In a shell, go to the game logs directory and display the logs
        % cd /projects/cs344M.pstone/2d/logs
        % ls 
Pick at least two of the games to watch, one newer and one older (to notice the difference in play). They are finals from previous RoboCup competitions. In one shell start the log player (make sure you are not in the game logs directory for this call):
        % rcsslogplayer <game>  (e.g. "rcsslogplayer /projects/cs344M.pstone/logs/2d/2012final.rcg")
Hit the play button on the rcsslogplayer to start the game. Note that a full game lasts 6000 cycles (the 1998 final is divided into 2 halves, the 2001 final goes into extra time, and the 2008 final goes to penalty kicks).

Create a game log

Now repeat the sequence from "Get familiar with the soccer simulator" but this time activate game logging with the following command when running the simulator (the server::game_logging argument turns on logging).

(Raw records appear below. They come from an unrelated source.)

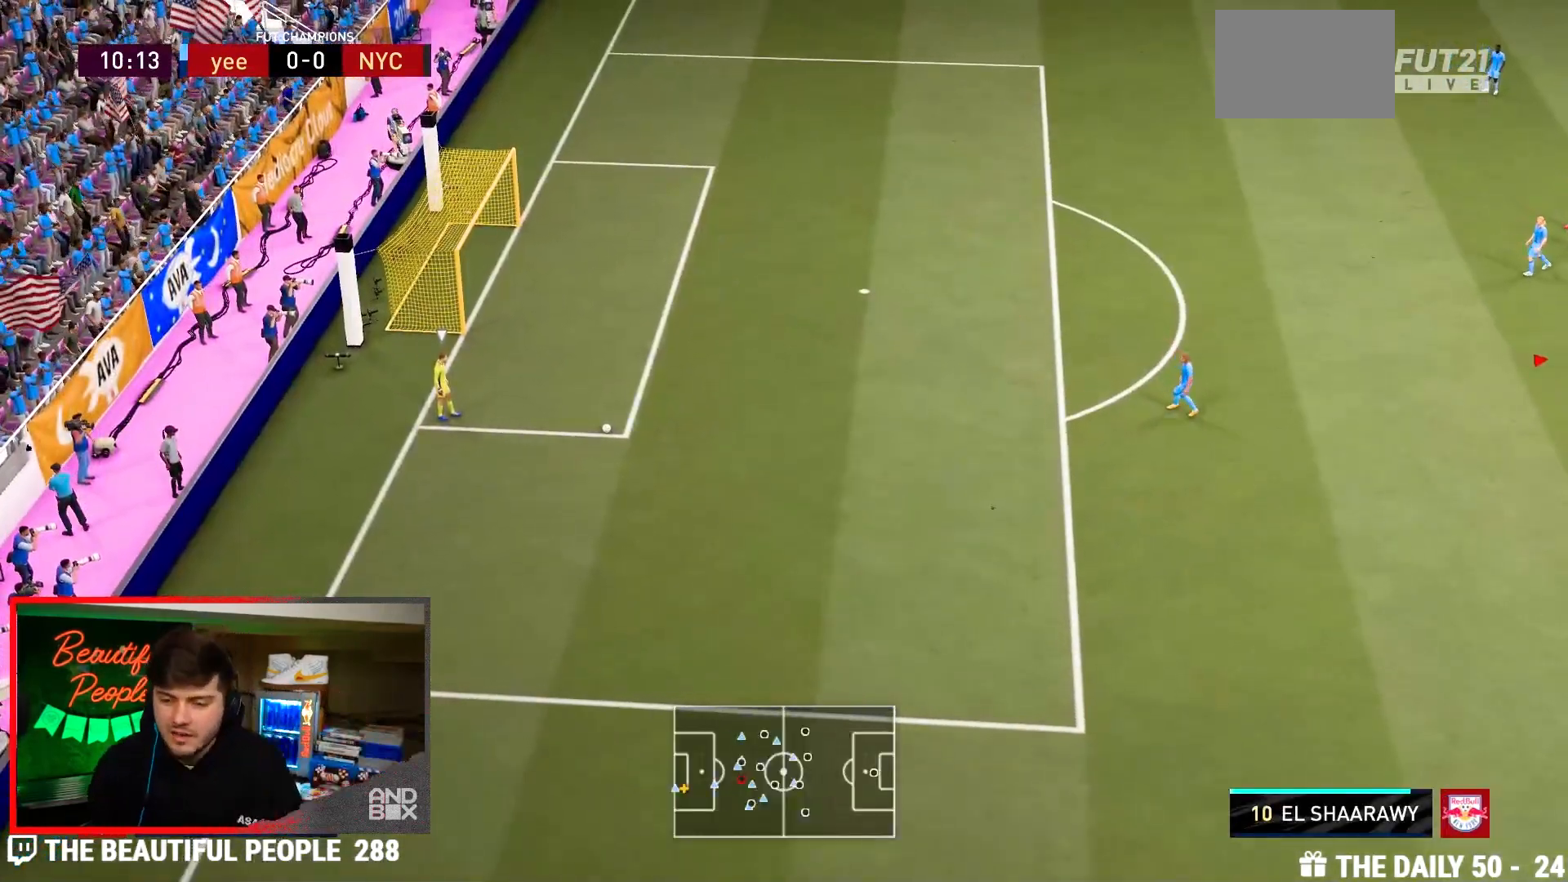
{"buttons": [], "left_stick": "up-left", "right_stick": "center"}
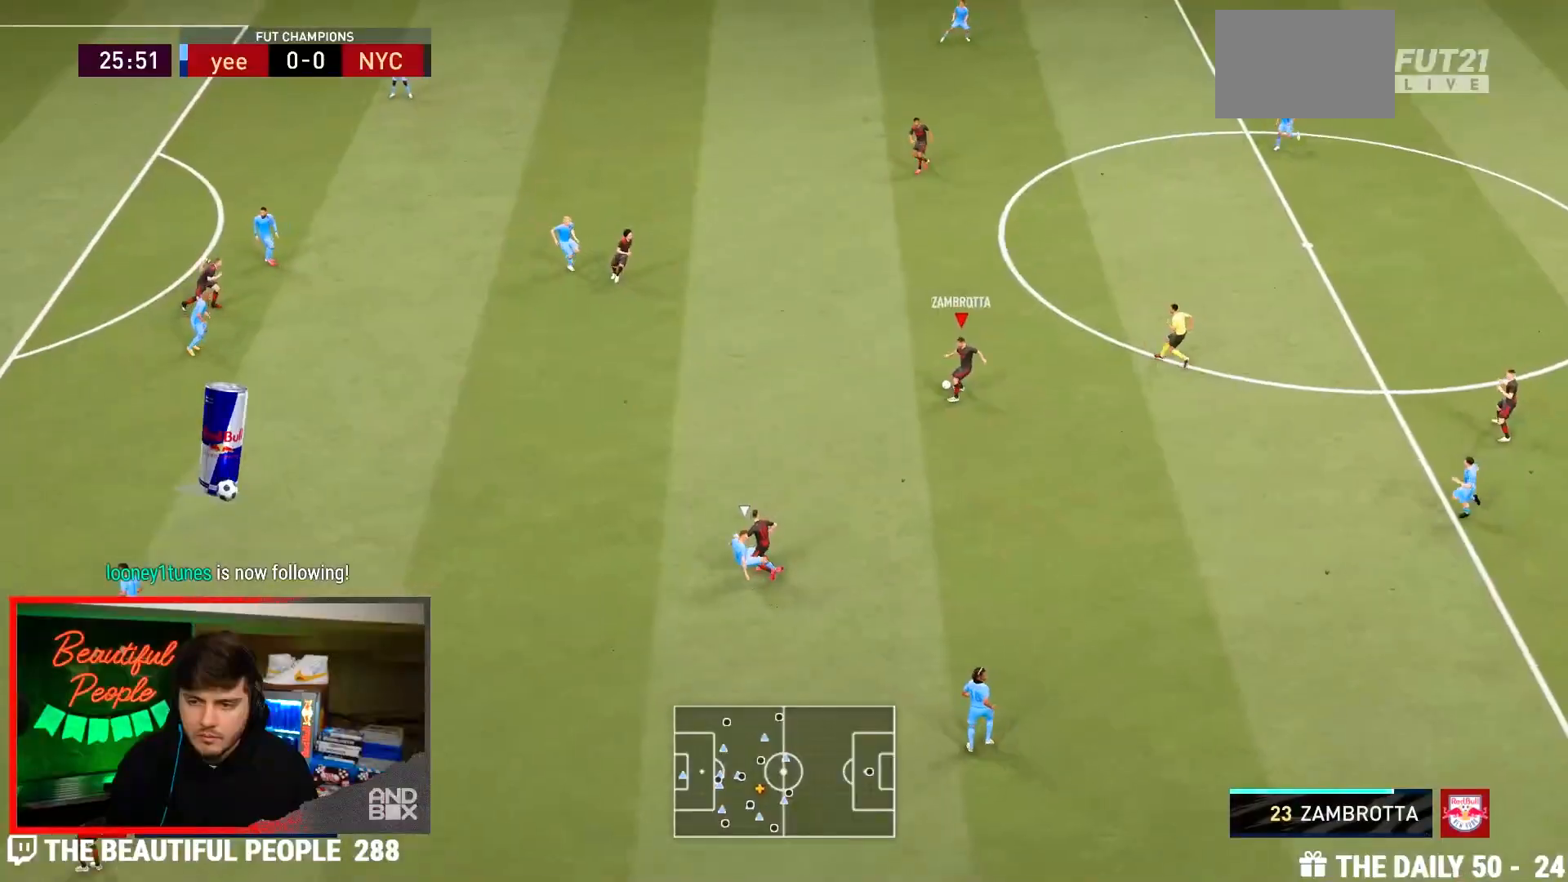
{"buttons": [], "left_stick": "up-left", "right_stick": "down", "events": [[167, "right_stick", "down"]]}
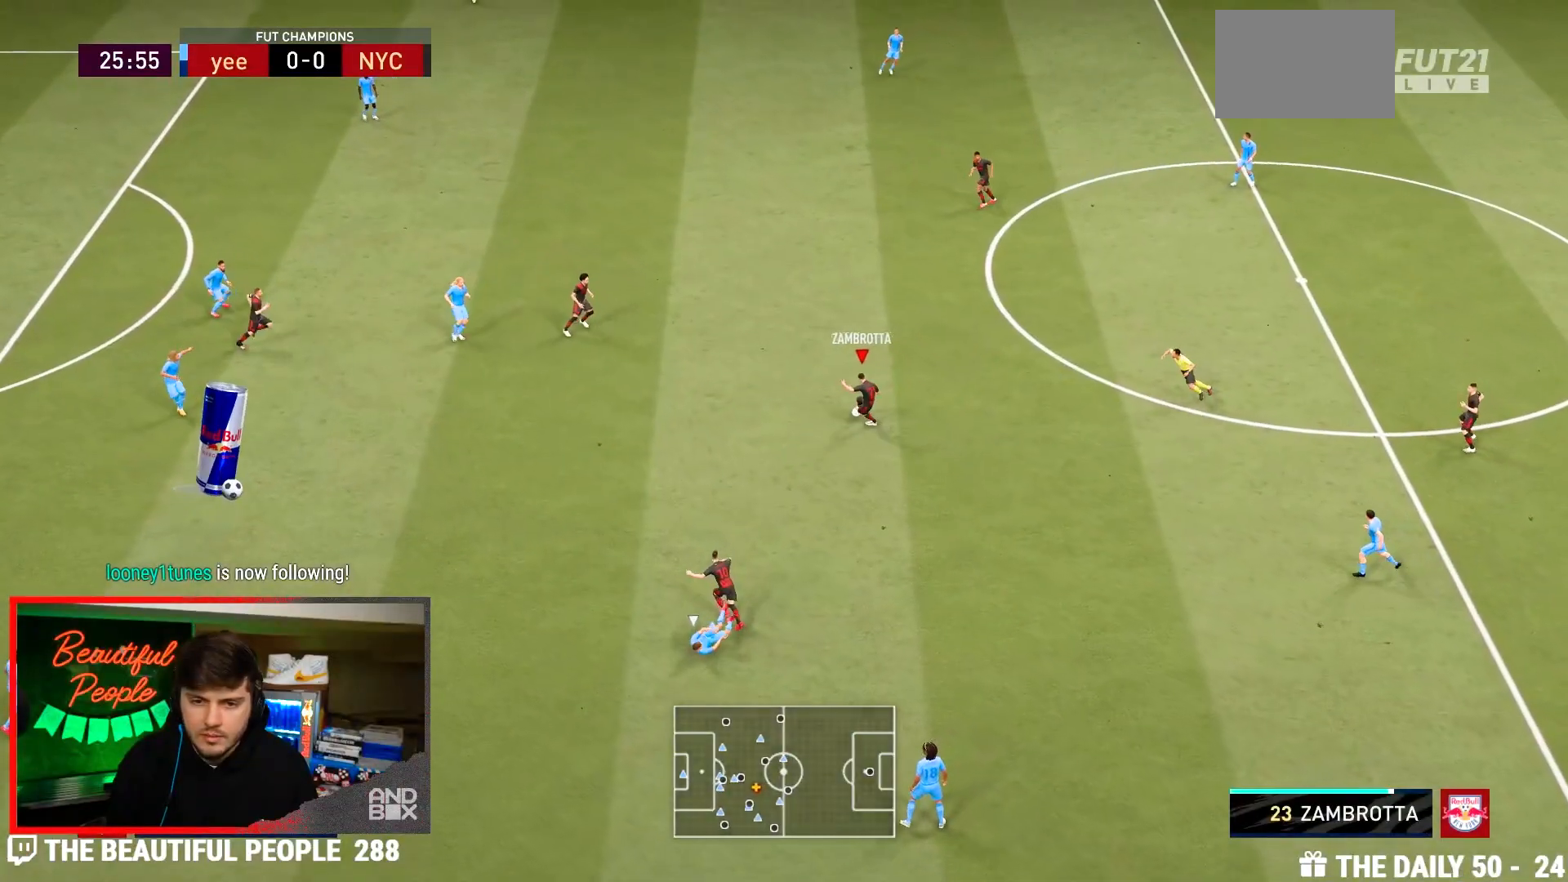
{"buttons": [], "left_stick": "down-left", "right_stick": "center", "events": [[33, "left_stick", "left"], [67, "right_stick", "center"], [167, "left_stick", "down-left"]]}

	% rcsoccersim server::drop_ball_time=0 server::game_logging=on
After killing the server, notice that there will be a log file in the directory from which you ran the server:
	% ls *.rcg
replay your log: In one shell start the log player:
        % rcsslogplayer <file>.rcg (where <file> is the name of the log displayed by the previous command)
If the logfile showed your player turning, dashing, and kicking as described in the assignment, then turn in the logfile (along with your 3D simulator logfile from the second part of this assignment) as directed on the main assignments page. Get used to working with log files and replaying them - during this course you will often be sending us such logfiles as the results of your programming assignments.